The INR depreciated up to 85.73 per dollar during the day before regaining some strength to settle at 85.55, against the previous close of 85.28.
 
“The Indian currency and local stock markets navigated a session defined by considerable price swings. Although the rupee rallied to finish close to its session peak, it ultimately concluded with declines, largely influenced by the need for the US currency from petroleum purchasers and those managing financial risk. In the short term, the USDINR spot exchange rate seems likely to fluctuate between a lower boundary of 84.95 and an upper barrier of 86,” said Dilip Parmar, senior research analyst, HDFC Securities.
 
 
The dollar edged lower on Thursday as enthusiasm over the US-China trade deal began to fade amid speculation that the Trump administration is aiming for a weaker currency. The dollar Index, which measures the greenback against a basket of six major currencies, slipped 0.3 per cent to 100.780, though it remained on track for modest weekly gains.
 
The rupee has appreciated by 0.07 per cent in the current calendar year (CY26) so far. However, in the current financial year (FY26), the local currency has witnessed 0.09 per cent depreciation so far. 
 
“Foreign portfolio investors (FPIs) were on the buying side (dollar).
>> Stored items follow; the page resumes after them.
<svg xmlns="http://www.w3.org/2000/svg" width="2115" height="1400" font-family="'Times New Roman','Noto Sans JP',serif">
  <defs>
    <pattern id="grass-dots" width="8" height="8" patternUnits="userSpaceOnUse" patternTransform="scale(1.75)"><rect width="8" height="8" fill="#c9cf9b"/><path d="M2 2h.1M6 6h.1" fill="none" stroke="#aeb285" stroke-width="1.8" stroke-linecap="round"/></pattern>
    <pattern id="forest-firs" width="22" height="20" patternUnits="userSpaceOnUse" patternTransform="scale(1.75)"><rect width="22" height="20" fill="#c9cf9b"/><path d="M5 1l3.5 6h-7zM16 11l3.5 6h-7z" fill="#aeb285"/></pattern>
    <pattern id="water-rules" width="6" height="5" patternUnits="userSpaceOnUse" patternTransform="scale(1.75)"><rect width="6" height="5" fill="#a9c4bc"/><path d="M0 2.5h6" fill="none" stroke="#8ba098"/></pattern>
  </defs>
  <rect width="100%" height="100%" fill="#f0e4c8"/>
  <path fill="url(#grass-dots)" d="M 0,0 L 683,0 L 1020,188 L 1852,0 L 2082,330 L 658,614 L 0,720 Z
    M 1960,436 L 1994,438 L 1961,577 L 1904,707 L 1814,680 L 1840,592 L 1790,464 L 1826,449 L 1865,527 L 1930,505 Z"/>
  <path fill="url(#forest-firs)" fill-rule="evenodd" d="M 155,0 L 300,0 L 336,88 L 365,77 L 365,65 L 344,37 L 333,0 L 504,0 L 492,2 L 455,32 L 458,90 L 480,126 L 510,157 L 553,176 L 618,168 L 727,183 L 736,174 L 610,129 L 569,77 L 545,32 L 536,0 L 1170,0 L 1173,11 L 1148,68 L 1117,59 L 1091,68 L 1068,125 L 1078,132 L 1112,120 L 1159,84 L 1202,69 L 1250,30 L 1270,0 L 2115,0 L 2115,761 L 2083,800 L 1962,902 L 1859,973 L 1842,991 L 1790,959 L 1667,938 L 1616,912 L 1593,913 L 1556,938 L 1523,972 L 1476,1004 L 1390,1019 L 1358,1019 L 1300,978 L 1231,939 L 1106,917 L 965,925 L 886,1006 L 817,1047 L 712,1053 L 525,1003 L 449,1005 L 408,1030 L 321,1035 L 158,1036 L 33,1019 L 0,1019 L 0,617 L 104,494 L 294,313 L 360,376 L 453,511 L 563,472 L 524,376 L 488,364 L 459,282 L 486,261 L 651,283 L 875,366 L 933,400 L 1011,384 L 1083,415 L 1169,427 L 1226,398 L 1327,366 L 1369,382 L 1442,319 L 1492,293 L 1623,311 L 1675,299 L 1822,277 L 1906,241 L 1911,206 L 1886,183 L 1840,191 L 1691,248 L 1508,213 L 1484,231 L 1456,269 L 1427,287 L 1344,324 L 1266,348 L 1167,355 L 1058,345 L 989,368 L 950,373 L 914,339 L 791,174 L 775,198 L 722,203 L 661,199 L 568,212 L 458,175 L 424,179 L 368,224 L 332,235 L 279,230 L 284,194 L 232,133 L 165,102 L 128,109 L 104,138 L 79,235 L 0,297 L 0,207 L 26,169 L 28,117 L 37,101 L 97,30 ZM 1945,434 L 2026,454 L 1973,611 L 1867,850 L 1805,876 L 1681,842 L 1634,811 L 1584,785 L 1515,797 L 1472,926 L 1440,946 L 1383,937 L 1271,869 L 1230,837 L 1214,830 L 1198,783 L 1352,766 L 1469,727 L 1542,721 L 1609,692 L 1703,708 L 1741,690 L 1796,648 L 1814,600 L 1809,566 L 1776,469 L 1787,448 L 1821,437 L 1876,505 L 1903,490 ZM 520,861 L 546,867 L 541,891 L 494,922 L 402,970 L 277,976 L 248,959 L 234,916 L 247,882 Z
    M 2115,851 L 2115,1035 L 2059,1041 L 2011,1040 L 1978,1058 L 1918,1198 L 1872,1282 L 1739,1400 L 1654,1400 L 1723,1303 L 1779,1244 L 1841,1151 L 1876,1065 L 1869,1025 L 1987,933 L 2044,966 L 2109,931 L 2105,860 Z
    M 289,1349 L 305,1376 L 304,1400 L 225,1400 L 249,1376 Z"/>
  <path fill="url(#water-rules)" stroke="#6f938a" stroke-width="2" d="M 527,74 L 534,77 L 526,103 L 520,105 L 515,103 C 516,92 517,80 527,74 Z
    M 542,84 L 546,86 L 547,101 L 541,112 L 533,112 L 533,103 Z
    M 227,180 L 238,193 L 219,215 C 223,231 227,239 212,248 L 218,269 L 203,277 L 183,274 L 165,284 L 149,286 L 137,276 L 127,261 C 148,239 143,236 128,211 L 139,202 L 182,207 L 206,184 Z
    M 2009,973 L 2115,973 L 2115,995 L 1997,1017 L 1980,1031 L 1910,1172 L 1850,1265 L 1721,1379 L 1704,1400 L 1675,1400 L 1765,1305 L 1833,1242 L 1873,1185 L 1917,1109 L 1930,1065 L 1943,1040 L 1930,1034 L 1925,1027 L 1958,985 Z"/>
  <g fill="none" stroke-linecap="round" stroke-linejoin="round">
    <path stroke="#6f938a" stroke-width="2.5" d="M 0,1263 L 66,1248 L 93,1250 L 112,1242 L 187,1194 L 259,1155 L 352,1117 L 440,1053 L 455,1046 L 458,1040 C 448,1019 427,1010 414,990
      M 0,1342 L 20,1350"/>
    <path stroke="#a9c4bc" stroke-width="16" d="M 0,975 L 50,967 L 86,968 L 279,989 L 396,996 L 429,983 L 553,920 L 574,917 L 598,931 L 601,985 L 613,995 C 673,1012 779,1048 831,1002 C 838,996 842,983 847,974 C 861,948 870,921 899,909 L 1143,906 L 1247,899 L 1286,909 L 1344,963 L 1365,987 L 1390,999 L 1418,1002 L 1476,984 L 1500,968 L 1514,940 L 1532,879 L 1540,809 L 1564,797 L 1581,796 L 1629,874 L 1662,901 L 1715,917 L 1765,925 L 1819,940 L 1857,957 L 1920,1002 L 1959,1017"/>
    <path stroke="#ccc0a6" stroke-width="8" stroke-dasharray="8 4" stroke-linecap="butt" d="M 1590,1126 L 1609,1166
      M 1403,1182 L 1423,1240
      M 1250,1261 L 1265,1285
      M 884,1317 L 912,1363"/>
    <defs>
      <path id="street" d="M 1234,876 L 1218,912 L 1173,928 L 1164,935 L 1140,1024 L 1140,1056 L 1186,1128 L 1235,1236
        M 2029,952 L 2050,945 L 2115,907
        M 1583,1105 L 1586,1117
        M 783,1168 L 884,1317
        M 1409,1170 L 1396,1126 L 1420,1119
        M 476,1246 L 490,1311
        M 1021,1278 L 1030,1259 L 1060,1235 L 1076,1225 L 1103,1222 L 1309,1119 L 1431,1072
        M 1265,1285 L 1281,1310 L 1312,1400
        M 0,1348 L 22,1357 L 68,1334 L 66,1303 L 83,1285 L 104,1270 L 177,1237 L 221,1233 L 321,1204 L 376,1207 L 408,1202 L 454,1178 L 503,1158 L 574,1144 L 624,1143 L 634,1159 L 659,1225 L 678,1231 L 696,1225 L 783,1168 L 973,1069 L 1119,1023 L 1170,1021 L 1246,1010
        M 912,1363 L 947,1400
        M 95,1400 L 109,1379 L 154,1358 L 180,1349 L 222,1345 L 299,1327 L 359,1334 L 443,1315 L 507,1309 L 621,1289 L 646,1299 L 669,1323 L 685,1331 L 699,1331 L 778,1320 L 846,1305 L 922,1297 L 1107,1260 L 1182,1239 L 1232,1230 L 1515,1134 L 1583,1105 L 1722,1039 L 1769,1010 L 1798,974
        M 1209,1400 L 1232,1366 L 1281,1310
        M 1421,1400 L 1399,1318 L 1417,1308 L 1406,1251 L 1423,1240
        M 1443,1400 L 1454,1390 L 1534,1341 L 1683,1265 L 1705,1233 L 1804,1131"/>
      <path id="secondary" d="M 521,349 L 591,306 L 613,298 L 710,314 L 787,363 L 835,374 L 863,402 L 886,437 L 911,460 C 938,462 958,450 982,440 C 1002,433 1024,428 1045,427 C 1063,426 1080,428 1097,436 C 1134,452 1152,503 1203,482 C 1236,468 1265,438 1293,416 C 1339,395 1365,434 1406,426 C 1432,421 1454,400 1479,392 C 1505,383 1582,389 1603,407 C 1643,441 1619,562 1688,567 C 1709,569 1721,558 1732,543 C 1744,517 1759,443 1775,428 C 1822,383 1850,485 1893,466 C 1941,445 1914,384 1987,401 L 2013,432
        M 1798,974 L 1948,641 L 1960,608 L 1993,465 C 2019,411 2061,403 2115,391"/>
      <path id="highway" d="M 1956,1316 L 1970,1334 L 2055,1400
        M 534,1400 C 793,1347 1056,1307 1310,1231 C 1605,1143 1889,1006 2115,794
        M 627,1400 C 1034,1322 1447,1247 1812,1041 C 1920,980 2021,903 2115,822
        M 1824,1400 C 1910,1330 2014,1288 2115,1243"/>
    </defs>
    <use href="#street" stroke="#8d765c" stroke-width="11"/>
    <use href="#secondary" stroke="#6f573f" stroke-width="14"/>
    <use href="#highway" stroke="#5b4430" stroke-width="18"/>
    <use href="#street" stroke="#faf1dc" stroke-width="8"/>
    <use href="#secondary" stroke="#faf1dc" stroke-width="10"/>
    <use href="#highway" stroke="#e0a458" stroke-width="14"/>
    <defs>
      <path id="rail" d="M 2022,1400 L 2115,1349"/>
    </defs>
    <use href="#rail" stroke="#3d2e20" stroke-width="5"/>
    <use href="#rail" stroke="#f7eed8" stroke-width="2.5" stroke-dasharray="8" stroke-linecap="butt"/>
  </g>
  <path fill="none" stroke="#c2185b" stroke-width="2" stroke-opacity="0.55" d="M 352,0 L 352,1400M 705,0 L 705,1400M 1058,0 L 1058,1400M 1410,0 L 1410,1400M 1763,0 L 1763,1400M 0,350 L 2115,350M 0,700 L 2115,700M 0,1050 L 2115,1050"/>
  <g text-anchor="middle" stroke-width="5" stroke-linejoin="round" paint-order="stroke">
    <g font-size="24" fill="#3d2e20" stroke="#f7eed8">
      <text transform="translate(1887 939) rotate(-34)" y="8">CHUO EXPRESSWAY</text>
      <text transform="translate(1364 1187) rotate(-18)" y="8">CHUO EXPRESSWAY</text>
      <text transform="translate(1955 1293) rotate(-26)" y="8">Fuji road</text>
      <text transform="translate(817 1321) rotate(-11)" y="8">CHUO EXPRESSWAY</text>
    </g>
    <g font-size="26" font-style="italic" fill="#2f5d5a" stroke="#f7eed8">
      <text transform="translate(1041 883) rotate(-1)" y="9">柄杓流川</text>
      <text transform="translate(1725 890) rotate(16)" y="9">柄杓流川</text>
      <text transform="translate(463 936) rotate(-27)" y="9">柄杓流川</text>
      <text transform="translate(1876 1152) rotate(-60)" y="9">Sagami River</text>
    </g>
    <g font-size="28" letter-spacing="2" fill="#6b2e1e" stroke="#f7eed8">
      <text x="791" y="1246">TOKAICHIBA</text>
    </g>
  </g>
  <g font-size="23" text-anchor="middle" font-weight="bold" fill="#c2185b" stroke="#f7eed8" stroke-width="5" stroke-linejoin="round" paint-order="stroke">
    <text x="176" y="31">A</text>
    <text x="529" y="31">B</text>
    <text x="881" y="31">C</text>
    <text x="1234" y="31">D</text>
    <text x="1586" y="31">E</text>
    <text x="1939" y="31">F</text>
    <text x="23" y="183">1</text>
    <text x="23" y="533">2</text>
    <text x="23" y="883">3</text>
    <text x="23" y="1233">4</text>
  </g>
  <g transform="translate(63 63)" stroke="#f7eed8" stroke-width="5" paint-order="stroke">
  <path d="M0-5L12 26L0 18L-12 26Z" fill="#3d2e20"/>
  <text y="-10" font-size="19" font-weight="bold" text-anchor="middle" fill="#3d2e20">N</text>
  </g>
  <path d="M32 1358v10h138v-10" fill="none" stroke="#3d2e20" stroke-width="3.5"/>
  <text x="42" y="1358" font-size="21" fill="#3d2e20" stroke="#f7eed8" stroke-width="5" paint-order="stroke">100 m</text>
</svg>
But looking at the dollar and crude, we did not breach the technical 85.75 level,” said a dealer at a state-owned bank. “The rupee has been really volatile recently. Therefore, determining a specific level is difficult, but we will be looking at the dollar index for now,” he added.
 
Crude oil prices dropped sharply amid concerns that a potential nuclear deal between Iran and the US could boost global supply.
 
On the other hand, the Reserve Bank of India (RBI) purchased ₹25,000 crore worth of government bonds via open market operation (OMO) auction on Thursday. The central bank received bids worth ₹71,149 crore at the auction.
 
Consequently, the benchmark 10-year government bond yield softened by 2 basis points (bps) to settle at 6.27 per cent, lowest since October 7, 2021, against the previous close of 6.29 per cent.
 
“It was a combination of both OMO and the favourable data,” said a dealer at another state-owned bank. “The next level is 6.25 per cent (yield on benchmark bond),” he said.